A magistrada aponta no documento a série de supostas violações físicas e psíquicas narradas por ao menos dez internos. Ela faz um destaque sobre o relato da obrigatoriedade de os presos ficarem nus.
“Outra forma de constrangimento grave, como despir as pessoas privadas de liberdades, conforme relatado por vários internos, rememora práticas a abomináveis, próprias de período de exceção. Ainda que se alegue prática de procedimento em garantia a suposta ‘segurança’ da unidade, não se justificaria tamanho constrangimento e violação da dignidade.”
Presos caminham nus em unidade prisional de Itaitinga, no Ceará – Reprodução
Procurada pela Folha, a magistrada disse não poder comentar o caso específico, por em razão do sigilo. Falou, porém, da essência da decisão e dos argumentos utilizados de respeitos aos direitos humanos.
“O maior perigo que corremos é coisificar o ser humano. E nós, enquanto instituição, jamais podemos perder o norte do princípio crucial que deve nos reger, enquanto juízes, que a gente não pode se afastar, que é o princípio da humanidade”, disse ela à reportagem.
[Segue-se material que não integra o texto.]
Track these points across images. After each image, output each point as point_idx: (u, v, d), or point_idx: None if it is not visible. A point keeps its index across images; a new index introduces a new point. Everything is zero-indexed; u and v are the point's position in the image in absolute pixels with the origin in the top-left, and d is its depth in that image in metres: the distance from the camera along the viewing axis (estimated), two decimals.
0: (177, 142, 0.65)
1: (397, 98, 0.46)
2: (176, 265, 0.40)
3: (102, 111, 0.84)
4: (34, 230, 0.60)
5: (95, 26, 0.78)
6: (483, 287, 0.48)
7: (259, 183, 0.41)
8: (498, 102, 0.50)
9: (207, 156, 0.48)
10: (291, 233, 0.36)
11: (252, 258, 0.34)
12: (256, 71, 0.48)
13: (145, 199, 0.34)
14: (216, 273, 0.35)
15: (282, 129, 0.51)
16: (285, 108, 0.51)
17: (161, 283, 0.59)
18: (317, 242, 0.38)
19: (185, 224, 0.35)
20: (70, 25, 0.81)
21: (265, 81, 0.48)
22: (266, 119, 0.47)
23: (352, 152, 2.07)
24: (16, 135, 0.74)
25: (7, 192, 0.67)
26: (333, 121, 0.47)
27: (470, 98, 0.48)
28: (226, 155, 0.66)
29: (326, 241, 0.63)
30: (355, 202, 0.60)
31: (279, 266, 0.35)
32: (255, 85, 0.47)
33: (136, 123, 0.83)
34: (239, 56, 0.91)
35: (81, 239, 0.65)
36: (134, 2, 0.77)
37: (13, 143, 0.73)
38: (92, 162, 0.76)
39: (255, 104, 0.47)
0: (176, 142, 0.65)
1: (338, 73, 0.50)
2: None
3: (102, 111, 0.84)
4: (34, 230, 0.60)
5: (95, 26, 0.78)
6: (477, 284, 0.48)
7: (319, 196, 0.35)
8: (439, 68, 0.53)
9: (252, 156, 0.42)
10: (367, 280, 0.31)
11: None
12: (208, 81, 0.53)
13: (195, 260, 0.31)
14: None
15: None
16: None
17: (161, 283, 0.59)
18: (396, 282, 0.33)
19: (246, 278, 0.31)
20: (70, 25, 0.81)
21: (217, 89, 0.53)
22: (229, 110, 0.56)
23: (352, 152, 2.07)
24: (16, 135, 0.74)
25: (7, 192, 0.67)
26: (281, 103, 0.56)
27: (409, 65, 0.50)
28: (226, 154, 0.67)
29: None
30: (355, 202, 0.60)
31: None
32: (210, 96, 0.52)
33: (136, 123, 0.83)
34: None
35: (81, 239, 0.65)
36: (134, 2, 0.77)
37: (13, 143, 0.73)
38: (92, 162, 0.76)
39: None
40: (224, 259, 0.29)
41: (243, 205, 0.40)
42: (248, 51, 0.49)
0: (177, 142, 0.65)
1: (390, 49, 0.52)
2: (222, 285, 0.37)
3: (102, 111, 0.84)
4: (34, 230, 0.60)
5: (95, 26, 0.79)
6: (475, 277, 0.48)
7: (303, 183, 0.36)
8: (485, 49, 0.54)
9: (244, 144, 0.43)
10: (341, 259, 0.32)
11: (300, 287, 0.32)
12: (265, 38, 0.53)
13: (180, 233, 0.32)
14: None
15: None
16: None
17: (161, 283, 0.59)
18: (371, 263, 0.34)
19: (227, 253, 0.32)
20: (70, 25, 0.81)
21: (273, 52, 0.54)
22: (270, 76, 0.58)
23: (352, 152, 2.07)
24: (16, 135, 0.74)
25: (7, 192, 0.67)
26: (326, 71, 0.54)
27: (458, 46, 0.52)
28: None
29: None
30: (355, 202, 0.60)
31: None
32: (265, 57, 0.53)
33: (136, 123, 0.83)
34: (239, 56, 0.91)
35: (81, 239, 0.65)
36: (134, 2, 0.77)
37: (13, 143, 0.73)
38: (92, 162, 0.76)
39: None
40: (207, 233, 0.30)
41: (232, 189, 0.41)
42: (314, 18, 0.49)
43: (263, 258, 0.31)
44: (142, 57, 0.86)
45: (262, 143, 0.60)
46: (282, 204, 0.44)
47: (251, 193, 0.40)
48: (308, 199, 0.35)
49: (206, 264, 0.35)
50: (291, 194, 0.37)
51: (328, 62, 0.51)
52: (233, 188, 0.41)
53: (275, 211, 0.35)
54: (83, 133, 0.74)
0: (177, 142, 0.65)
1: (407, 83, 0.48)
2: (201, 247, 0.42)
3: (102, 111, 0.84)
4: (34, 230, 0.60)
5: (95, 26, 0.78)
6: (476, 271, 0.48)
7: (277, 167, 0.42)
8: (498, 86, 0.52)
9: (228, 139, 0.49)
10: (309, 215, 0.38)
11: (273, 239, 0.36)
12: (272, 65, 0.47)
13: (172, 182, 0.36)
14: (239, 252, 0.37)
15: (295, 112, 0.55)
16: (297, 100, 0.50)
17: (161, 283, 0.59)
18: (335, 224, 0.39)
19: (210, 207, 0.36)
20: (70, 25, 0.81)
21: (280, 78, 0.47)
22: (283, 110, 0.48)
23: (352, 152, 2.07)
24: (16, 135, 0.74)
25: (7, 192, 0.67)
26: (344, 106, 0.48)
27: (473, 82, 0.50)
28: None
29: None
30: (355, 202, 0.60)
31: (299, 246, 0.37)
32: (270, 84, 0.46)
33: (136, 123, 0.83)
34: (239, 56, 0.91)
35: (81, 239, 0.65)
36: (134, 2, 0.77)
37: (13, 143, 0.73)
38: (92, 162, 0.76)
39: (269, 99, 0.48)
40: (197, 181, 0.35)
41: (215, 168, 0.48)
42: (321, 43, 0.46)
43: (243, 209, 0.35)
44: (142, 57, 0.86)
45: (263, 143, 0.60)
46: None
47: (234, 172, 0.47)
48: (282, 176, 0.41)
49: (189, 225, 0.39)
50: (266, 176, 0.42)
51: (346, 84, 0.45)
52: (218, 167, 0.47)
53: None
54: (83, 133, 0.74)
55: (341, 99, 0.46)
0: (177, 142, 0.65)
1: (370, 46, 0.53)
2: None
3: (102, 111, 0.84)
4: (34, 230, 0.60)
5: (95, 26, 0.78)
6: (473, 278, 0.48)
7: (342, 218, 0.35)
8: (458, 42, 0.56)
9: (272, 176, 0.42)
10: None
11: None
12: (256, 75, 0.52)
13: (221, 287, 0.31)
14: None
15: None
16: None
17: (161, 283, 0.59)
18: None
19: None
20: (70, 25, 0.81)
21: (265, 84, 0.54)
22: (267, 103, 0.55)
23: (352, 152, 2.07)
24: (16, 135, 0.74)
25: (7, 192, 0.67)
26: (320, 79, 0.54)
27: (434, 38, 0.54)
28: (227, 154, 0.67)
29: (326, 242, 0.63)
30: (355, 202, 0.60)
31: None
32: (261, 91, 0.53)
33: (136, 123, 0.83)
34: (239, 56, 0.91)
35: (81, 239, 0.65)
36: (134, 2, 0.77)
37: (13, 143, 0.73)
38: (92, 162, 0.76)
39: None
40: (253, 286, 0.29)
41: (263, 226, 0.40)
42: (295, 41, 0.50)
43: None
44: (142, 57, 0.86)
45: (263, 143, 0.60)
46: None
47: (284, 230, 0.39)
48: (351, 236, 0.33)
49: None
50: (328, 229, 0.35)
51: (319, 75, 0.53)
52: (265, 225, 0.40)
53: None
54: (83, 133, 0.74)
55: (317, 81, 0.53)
“Quando nós defendemos, tentamos proteger a dignidade de alguém, nós estamos protegendo toda uma sociedade. Nós não estamos passando a mão na cabeça de alguém que cometeu um crime. Ele está lá, pagando na forma que o nosso país escolheu que deveria ser pago, conforme a nossa legislação exatamente diz, perdendo apenas o direito de ir e vir, a liberdade, mas nenhum outro direito”, disse.
A decisão da magistrada foi conhecida no último dia 26, Dia Internacional de Luta contra a Tortura. Nessa mesma data, o ministro dos Direitos Humanos e Cidadania, Silvio Almeida, em palestra a advogados, em São Paulo, também falou sobre o combate à tortura no cárcere.
“Esse é um dos projetos principais do ministério, porque se a gente conseguir tratar as pessoas que estão nessa situação, com o mínimo de dignidade, é sinal de que a gente vai poder tratar as outras pessoas com mais dignidade. Então, para nós, essa é uma questão fundamental: lidar com as pessoas que estão no cárcere”, disse o ministro.
Secretaria diz repudiar atos
Em nota, a Secretaria da Administração Penitenciária e Ressocialização do Ceará afirmou que “repudia qualquer ato que atente contra a dignidade humana”. Diz receber visitas regulares de instituições fiscalizadoras e todos os casos suspeitos são investigados internamente e também encaminhados à Controladoria Geral de Disciplina dos Órgãos de Segurança Pública.
A pasta também negou os novos tipos de tortura no sistema.
A gestão Elmano de Freitas (PT) ressaltou ainda o trabalho de ressocialização de presos no estado.
Diz que “a política de valorização da polícia penal do estado do Ceará passou por grandes transformações nos últimos anos” e que a pasta contratou mais de 1.000 novos agentes e elevou os salários em 40%.
“A SAP [Secretaria de Administração Penitenciária] nega as práticas apontadas, repudia qualquer tipo de conduta que ofenda seus servidores e comunica que, nos últimos quatro anos, a pasta ergueu um prédio próprio, equipado e completo para o cuidado transversal da saúde dos seus policiais e contratou profissionais de diversas áreas de atendimento”, diz em nota.